During the turbulent reign of Mary Queen of Scots and James VI, the Jesuits played a significant role in preserving Catholicism in the land of John Knox.
The Jesuits played an important role in the preservation of the Catholic faith in Scotland from the time of its first mission to Ireland and Scotland in 1541 until the accession of James VI to the English throne in 1603. Twenty years later, following Nicholas de Gouda’s mission to Mary, Queen of Scots, in 1562 there was a significant influx of Scottish recruits though it was a further twenty years before a formal Scottish mission was established. During this time the young Scottish recruits underwent a rigorous training programme in colleges throughout Europe. William Crichton, James Gordon and Edmund Hay, three of the earliest Scottish Jesuits, were particularly active during the 1580s, which marked the high point of Catholic militancy in Scotland. Despite the success of the Catholic army at Glenlivet in 1594 and the best efforts of the Society of Jesus, this militancy declined from the mid-1590s onwards. Nevertheless, the Society remained active in Scotland, attempting to influence James and his wife, Anne, who was converted to Catholicism by Robert Abercrombie. James’s accession to the English throne was a watershed for the Society, after which religious toleration for the Catholic community rather than the forcible conversion of Scotland became the priority.

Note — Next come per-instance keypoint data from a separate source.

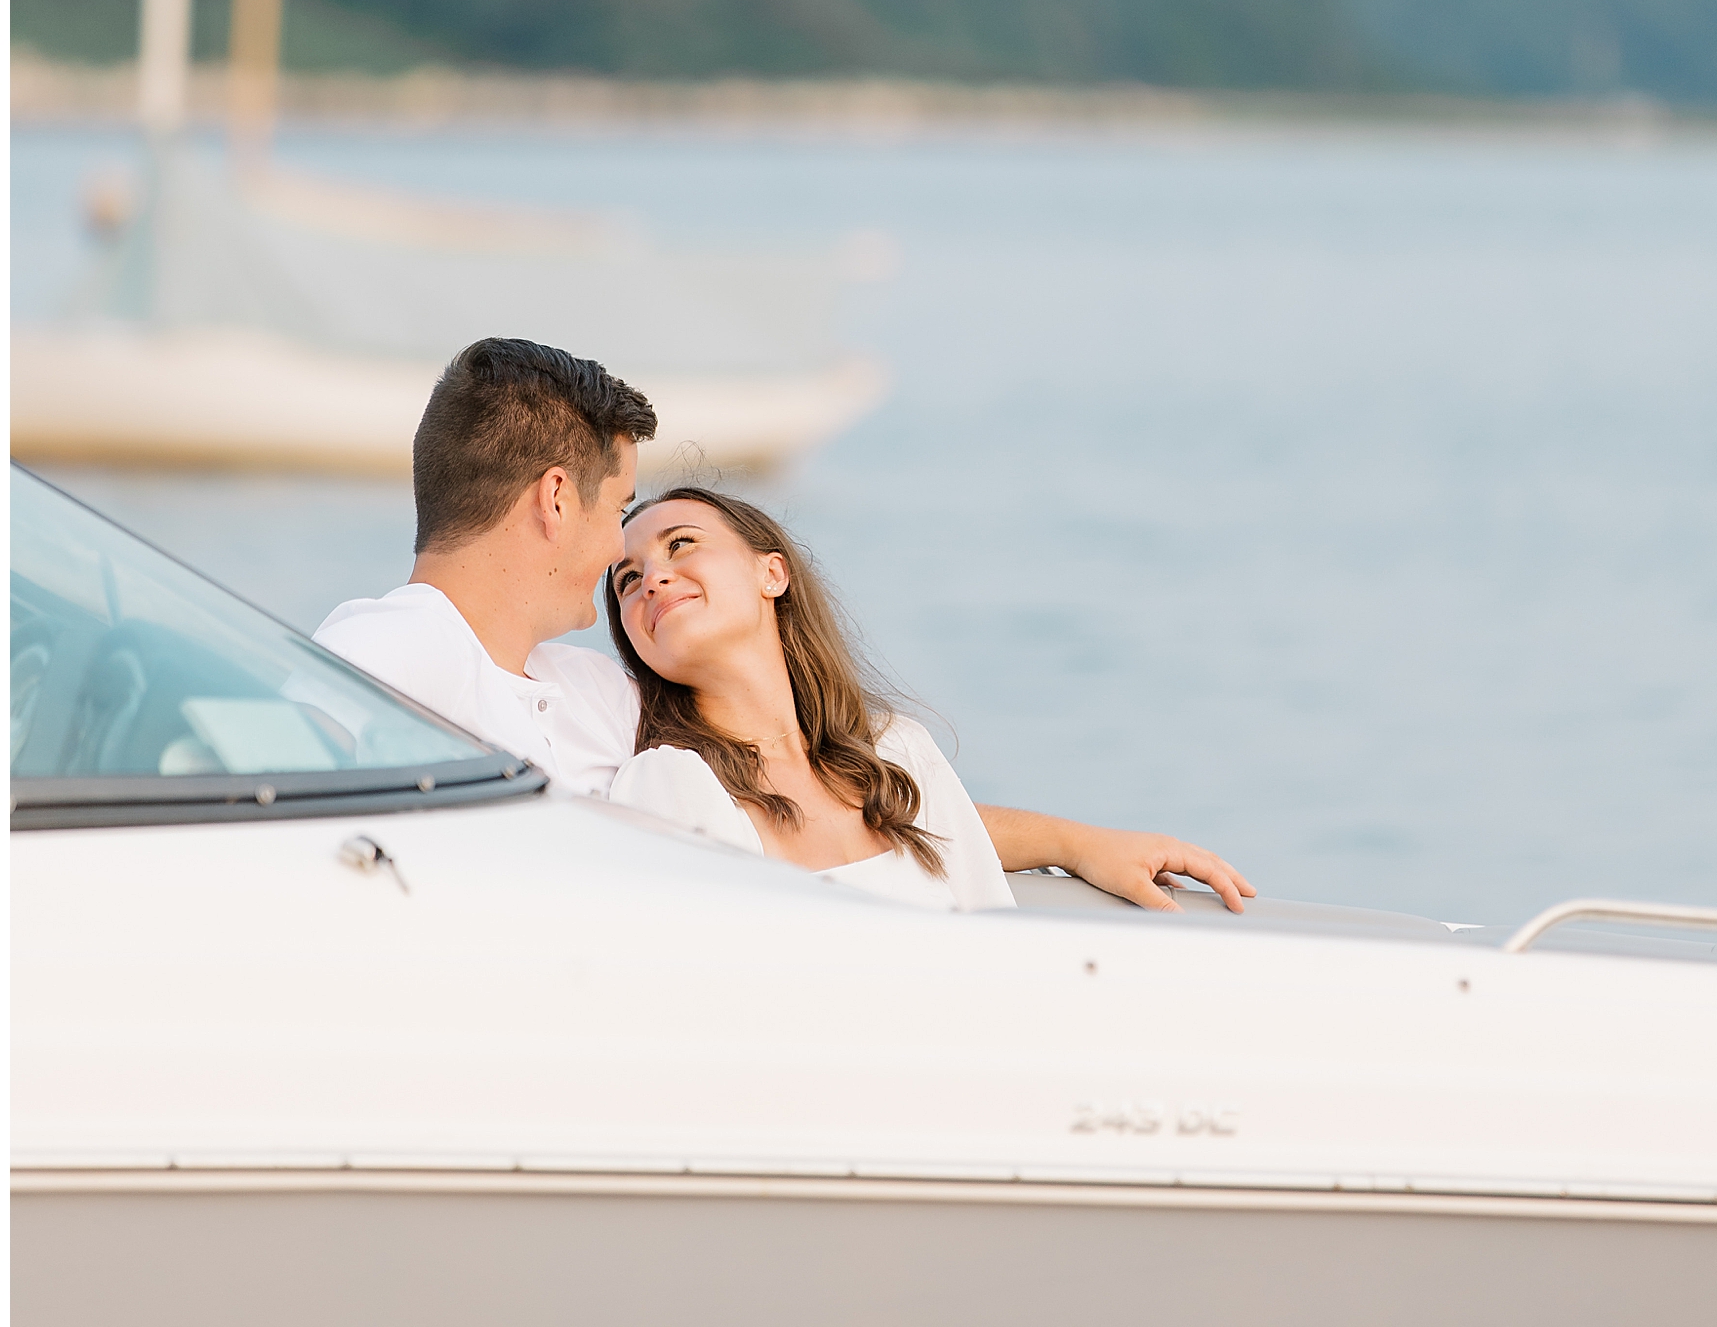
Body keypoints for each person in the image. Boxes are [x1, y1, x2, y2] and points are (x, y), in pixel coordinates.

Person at [317, 334, 1255, 913]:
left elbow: (816, 804)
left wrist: (1074, 841)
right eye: (623, 515)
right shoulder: (395, 649)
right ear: (557, 499)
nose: (625, 561)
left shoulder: (595, 693)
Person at [606, 486, 1015, 911]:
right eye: (628, 580)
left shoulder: (899, 752)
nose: (651, 580)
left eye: (680, 544)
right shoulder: (669, 781)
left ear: (772, 574)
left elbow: (997, 931)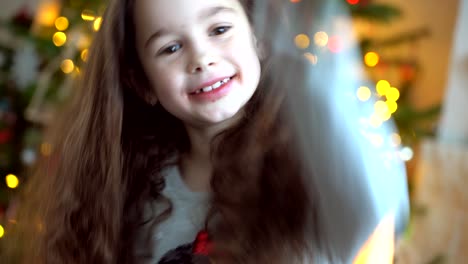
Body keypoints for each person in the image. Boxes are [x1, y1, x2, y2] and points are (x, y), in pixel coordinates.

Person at [3, 0, 407, 263]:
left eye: (218, 30)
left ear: (258, 38)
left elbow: (374, 198)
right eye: (170, 48)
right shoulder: (129, 192)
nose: (201, 58)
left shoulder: (310, 174)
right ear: (142, 82)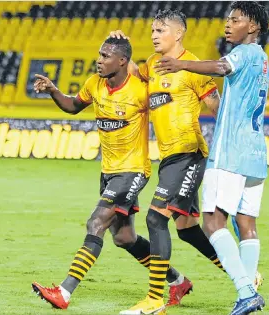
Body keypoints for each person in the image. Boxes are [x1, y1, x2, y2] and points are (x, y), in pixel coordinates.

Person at [30, 37, 183, 312]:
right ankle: (177, 281)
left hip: (133, 170)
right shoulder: (94, 83)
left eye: (106, 55)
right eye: (99, 55)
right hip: (109, 172)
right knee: (125, 238)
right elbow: (73, 105)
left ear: (122, 61)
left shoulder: (140, 90)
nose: (99, 60)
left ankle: (64, 292)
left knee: (95, 223)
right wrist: (53, 90)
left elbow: (169, 108)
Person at [154, 2, 269, 314]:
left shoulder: (244, 53)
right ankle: (246, 293)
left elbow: (221, 68)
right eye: (228, 19)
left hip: (230, 151)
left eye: (236, 20)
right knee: (246, 224)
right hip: (256, 153)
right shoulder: (263, 59)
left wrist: (183, 66)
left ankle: (246, 291)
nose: (228, 25)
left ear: (254, 27)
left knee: (213, 221)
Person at [110, 9, 228, 315]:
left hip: (189, 154)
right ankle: (241, 275)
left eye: (160, 30)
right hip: (169, 159)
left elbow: (219, 109)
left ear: (178, 34)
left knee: (154, 219)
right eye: (152, 30)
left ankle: (153, 300)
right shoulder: (151, 65)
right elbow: (132, 72)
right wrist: (119, 44)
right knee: (187, 228)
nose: (154, 35)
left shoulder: (193, 68)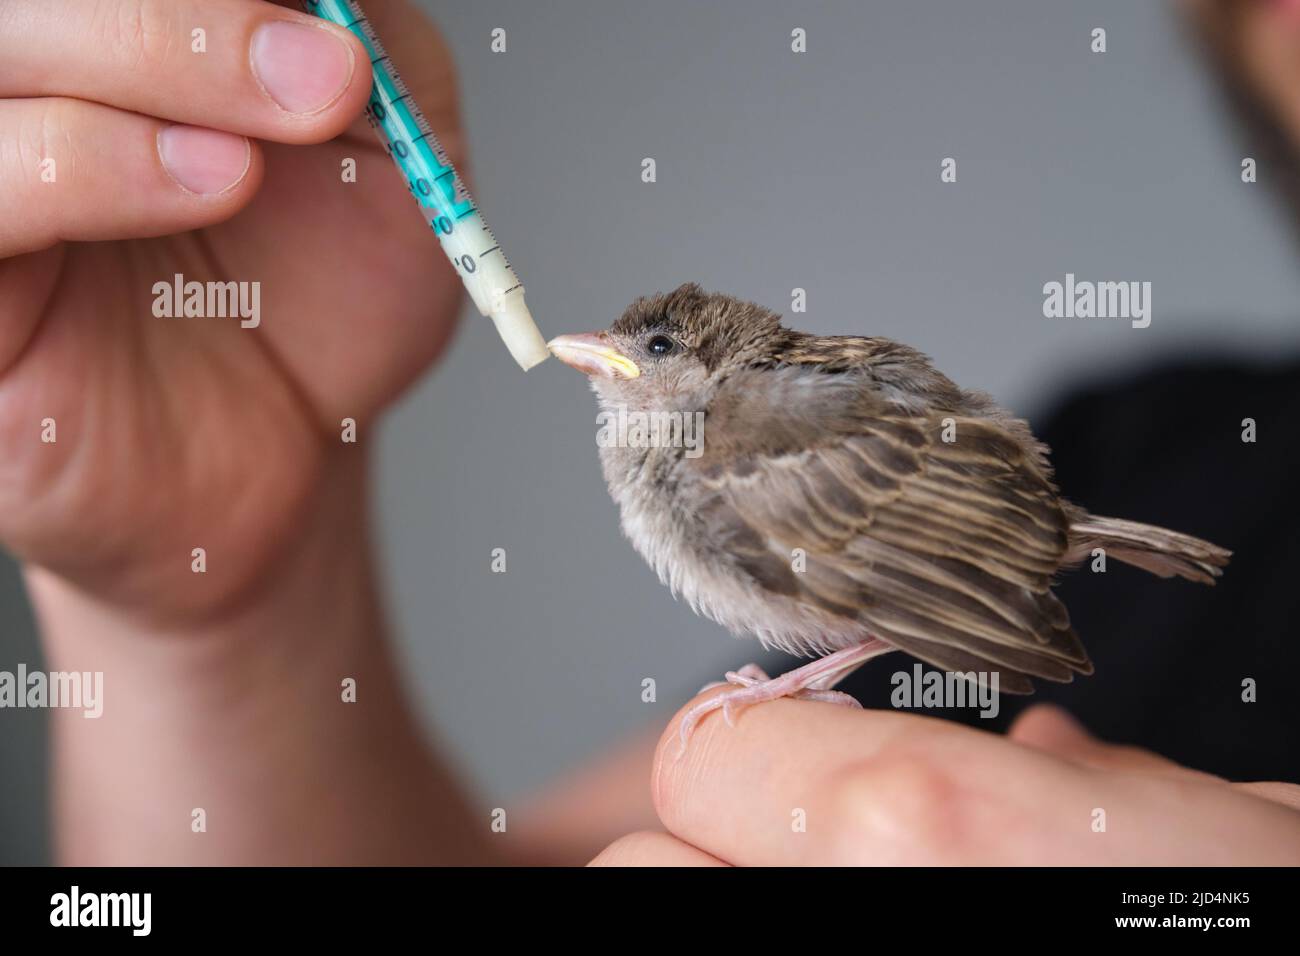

Michael Yellowlees is a history and law graduate of Edinburgh University. In 1990 he completed his post doctorate thesis, Dunkeld at the Reformation. He has written articles for the Innes Review and is a contributor to the new Dictionary of National Biography. He was a civil servant and an international hockey player before entering the legal profession and currently practices in Edinburgh, specialising in rural property.